Selay Ghaffar is the spokesperson for the Solidarity Party of Afghanistan. At the release of “Exit from Violence. You are not alone”  handbook on Tuesday November 28th at Casa delle Donne di Milano, she spoke about the current situation for Afghan women and girls, why she switched from civil society to politics and how often women are used as showpieces rather than involved participants in the work for peace Afghanistan so desperately needs. We were able to speak with Selay one-on-one for more information on her experiences and the Solidarity Party of Afghanistan.

Can you tell us about your political party, Solidarity Party of Afghanistan, and what are their objectives?

The Solidarity Party of Afghanistan is against the occupation by US and NATO forces. We consider the current Afghan government a ‘puppet government’ controlled by the US/NATO occupiers and also consider it a terror government. Our party calls for the persecution of war criminals in the country that have perpetrated crimes against the Afghan people, from the Soviets to the Mujahideen to the Taliban to US forces. The Solidarity Party believes in gender equality and that true revolution in Afghanistan can only be attained if both women and men have equal voices and participation. Our goal is to free Afghanistan from foreign influence.

Can you tell me about your relationship with Italian activist groups, including CISDA?

The Solidarity Party of Afghanistan believes in the power of internationalism and solidarity. I believe that progressive forces can work together no matter their location, which has been our case working with progressive activists in Italy. They can amplify our message by spreading it to their country and they can also put pressure on their government, which has a lot of influence in Afghanistan.

How important is the international network you’ve created around the world? Was it difficult to make it?

Progressive forces can work together from around the world because they share the same ideology. Common ideology is what’s important and it’s what brought this international network together.

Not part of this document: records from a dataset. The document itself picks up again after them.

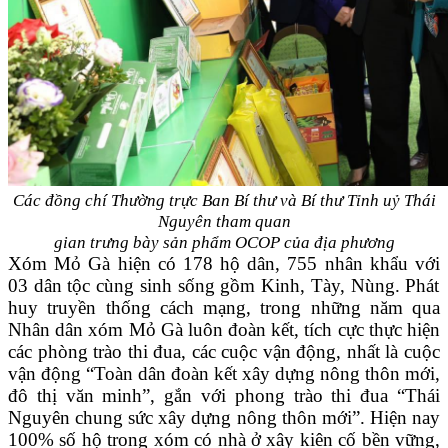
Các đồng chí Thường trực Ban Bí thư và Bí thư Tỉnh uỷ Thái
Nguyên tham quan
gian trưng bày sản phẩm OCOP của địa phương
Xóm Mỏ Gà
hiện
có 178 hộ dân
,
755 nhân khẩu
với
03 dân tộc cùng sinh sống gồm Kinh, Tày, Nùng. Phát
huy truyền thống cách mạng, trong những năm qua
Nhân dân xóm Mỏ Gà luôn đoàn kết, tích cực thực hiện
các phòng trào thi đua, các cuộc vận động, nhất là cuộc
vận động “Toàn dân đoàn kết xây dựng nông thôn mới,
đô thị văn minh”, gắn với phong trào thi đua “Thái
Nguyên chung sức xây dựng nông thôn mới”
. Hiện nay
100% số hộ trong xóm có nhà ở xây kiên cố bền vững,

Having that commonality has made building our network easy.

Where do you draw your strength and courage from to do this work?

I know how strong our desire is, as a people, to be rid of violence. Having witnessed the violence and suffering in our country firsthand, I know exactly why I must find the strength to change things in my country. I know that the people of Afghanistan support me, and we are on the same side, as I am constantly receiving support and encouragement even from simple emails and Facebook messages. The people of Afghanistan are tired of the violence.

What is your message to the average western citizen who doesn’t know much about the current situation in Afghanistan?

So much of the international solidarity our party receives is from ordinary western citizens. There is a big difference between the government occupiers of Afghanistan and the citizens of those countries. Your duty is to put pressure on your government to stop their involvement in Afghanistan, and you have the right to demand your tax money is not spent funding war.

For example, CISDA organized a national protest of Afghan warlord-turned-parliamentarian Mohammed Mohaqiq‘s visit to Italy. Many war criminals that now hold power travel in and out of the West on dual passports. Citizen mobilizing to prevent their entrance into western countries brings awareness and shows governments that their citizens won’t stand for it.

How do you feel about peace-building prospects in Afghanistan’s future? Are women situated to be part of the peace-building process?

The country is thirsty for peace, but to have true peace there must be justice. Justice is key to hold responsible those who have committed violence and atrocities. Current attempts at peace building by the US, NATO and the Afghan government have war criminals at the table, which is meaningless. For example the government invited a warlord commonly known as “the butcher of Kabul”, Gulbuddin Hekmatyar, to peace talks. In reality, little progress towards peace has been made in this way. It won’t change unless we make justice a part of the peace process.

Women’s participation is crucial to justice and peace in Afghanistan. Fundamentalism, one of Afghanistan’s greatest barriers to peace, can only be fought by both genders. So far women have been used more as showpieces to fake the illusion of progress, and in reality little progress towards gender parity and peace have been made. I am skeptical when ‘women’s rights’ are used to justify government actions, as women are rarely involved and often it’s only to gain funding.